Re: [PATCH v4 3/5] vhost-user block device backend server

qemu-devel

[Date Prev][Date Next][Thread Prev][Thread Next][Date Index][Thread Index]

Re: [PATCH v4 3/5] vhost-user block device backend server

From:	Kevin Wolf
Subject:	Re: [PATCH v4 3/5] vhost-user block device backend server
Date:	Tue, 25 Feb 2020 17:09:58 +0100
User-agent:	Mutt/1.12.1 (2019-06-15)

Am 18.02.2020 um 06:07 hat Coiby Xu geschrieben:
> By making use of libvhost, multiple block device drives can be exported
> and each drive can serve multiple clients simultaneously.
> Since vhost-user-server needs a block drive to be created first, delay
> the creation of this object.
> 
> Signed-off-by: Coiby Xu <address@hidden>
> ---
>  Makefile.target                  |   1 +
>  backends/Makefile.objs           |   2 +
>  backends/vhost-user-blk-server.c | 718 +++++++++++++++++++++++++++++++
>  backends/vhost-user-blk-server.h |  21 +
>  vl.c                             |   4 +
>  5 files changed, 746 insertions(+)
>  create mode 100644 backends/vhost-user-blk-server.c
>  create mode 100644 backends/vhost-user-blk-server.h
> 
> diff --git a/Makefile.target b/Makefile.target
> index 6e61f607b1..8c6c01eb3a 100644
> --- a/Makefile.target
> +++ b/Makefile.target
> @@ -159,6 +159,7 @@ obj-y += monitor/
>  obj-y += qapi/
>  obj-y += memory.o
>  obj-y += memory_mapping.o
> +obj-$(CONFIG_LINUX) += ../contrib/libvhost-user/libvhost-user.o
>  obj-y += migration/ram.o
>  LIBS := $(libs_softmmu) $(LIBS)

◆ **RECORDS**
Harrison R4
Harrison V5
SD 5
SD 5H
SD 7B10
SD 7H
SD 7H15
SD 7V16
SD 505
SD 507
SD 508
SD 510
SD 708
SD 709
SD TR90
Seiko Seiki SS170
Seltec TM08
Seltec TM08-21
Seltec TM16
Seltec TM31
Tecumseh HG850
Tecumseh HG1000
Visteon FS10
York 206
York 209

* * *

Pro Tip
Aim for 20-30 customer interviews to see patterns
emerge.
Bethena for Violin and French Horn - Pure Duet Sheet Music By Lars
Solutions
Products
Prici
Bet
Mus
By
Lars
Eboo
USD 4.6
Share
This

◆ **EXPLORE THE MATERIAL**
(a) Answer these questions about the patch reply:
(i) What date and time does the reply carry?
(ii) How many insertions does the change summary report in total?
(iii) What line does the diff add to Makefile.target?
(b) Please retype the stretch of the patch reply from "[Date Prev][Date Next][Thread" through "of this object.".
(c) Name every file that the change summary in the patch reply lists.

◆ **REPLIES**
(a)
(i) Tue, 25 Feb 2020 17:09:58 +0100
(ii) 746
(iii) obj-$(CONFIG_LINUX) += ../contrib/libvhost-user/libvhost-user.o

(b)
[Date Prev][Date Next][Thread Prev][Thread Next][Date Index][Thread Index]

Re: [PATCH v4 3/5] vhost-user block device backend server

From:	Kevin Wolf
Subject:	Re: [PATCH v4 3/5] vhost-user block device backend server
Date:	Tue, 25 Feb 2020 17:09:58 +0100
User-agent:	Mutt/1.12.1 (2019-06-15)

Am 18.02.2020 um 06:07 hat Coiby Xu geschrieben:
> By making use of libvhost, multiple block device drives can be exported
> and each drive can serve multiple clients simultaneously.
> Since vhost-user-server needs a block drive to be created first, delay
> the creation of this object.

(c)
- Makefile.target
- backends/Makefile.objs
- backends/vhost-user-blk-server.c
- backends/vhost-user-blk-server.h
- vl.c